**WORK TO BE COMPLETED**
Can you rewrite the records, from the line containing "How many norm_var_norm_conv1x1_5x5" through the end of the records, as a Markdown table with the columns Row and Line, leaving out blank lines?

**RECORD SET**
****************
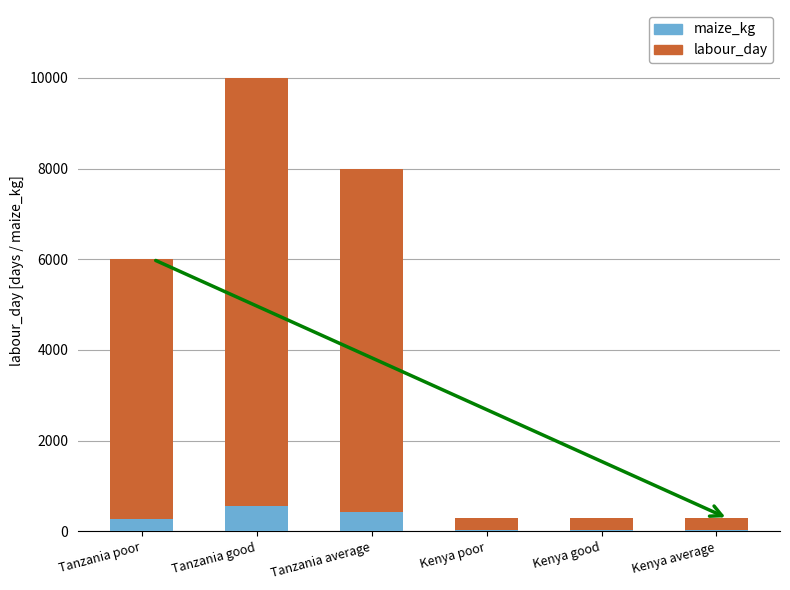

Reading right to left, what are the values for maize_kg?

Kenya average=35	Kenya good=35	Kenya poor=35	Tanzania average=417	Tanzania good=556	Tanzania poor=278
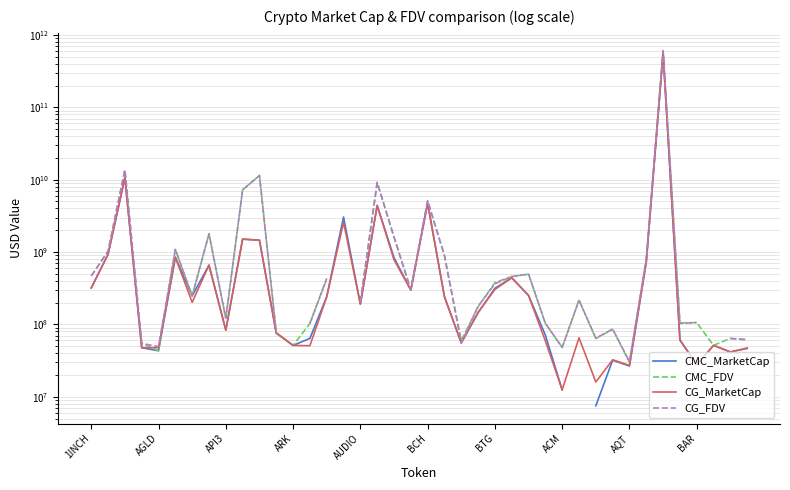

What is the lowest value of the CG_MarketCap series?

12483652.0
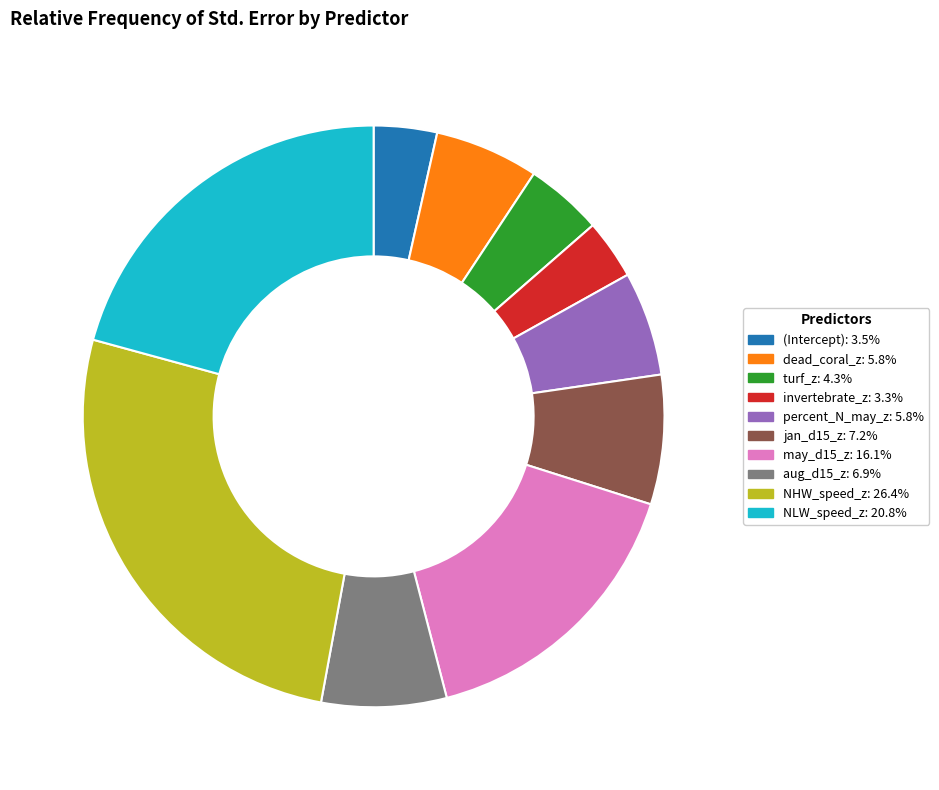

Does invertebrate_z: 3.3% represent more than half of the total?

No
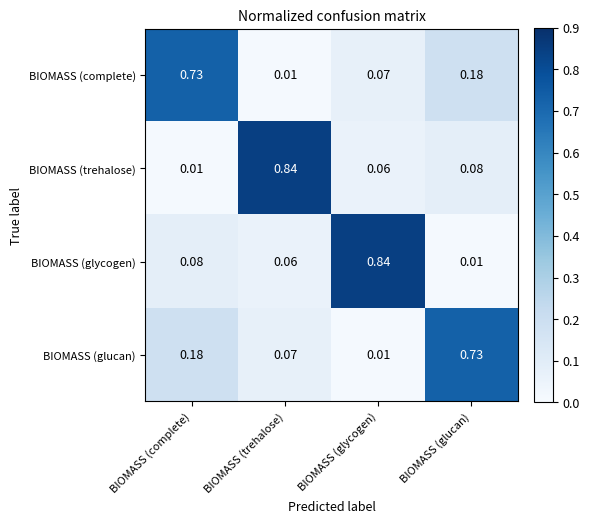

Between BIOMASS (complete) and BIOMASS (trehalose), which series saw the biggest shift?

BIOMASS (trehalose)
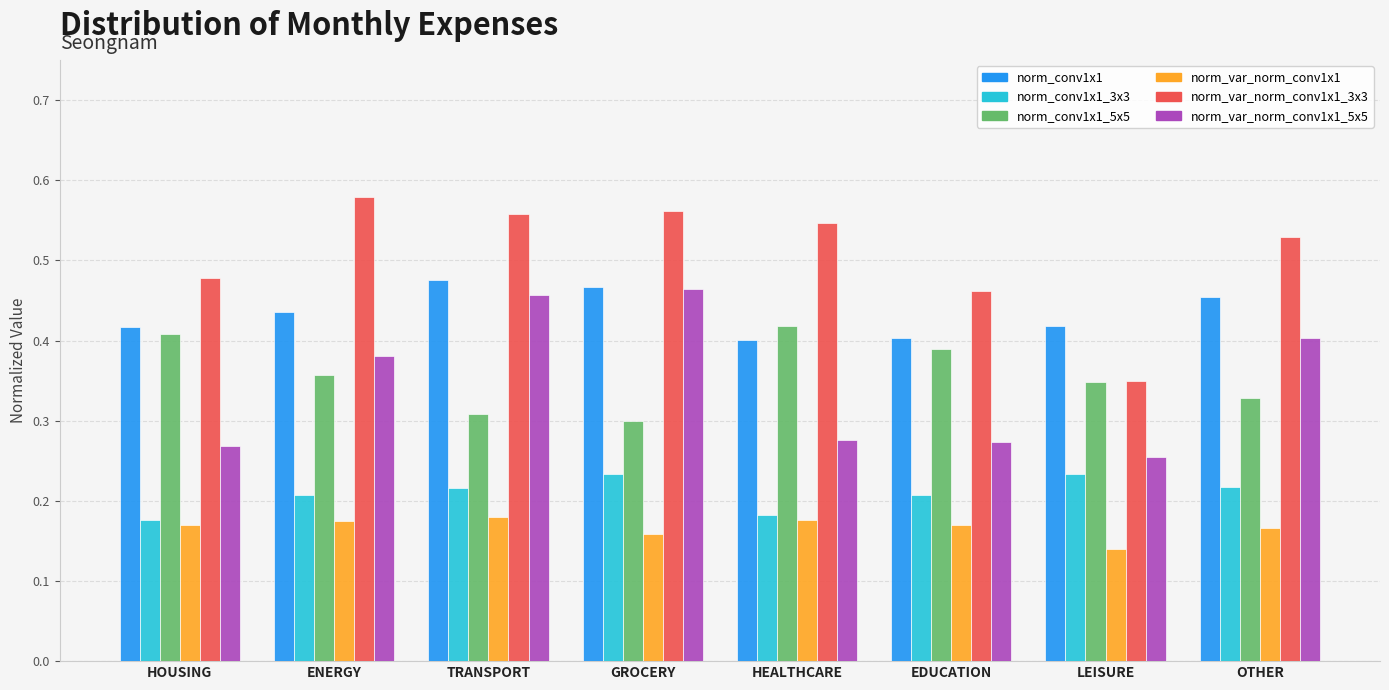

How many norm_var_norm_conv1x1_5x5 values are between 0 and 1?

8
****************
**SOLUTION TO THIS TASK**
| Row | Line |
|---|---|
| 1 | How many norm_var_norm_conv1x1_5x5 values are between 0 and 1? |
| 2 | 8 |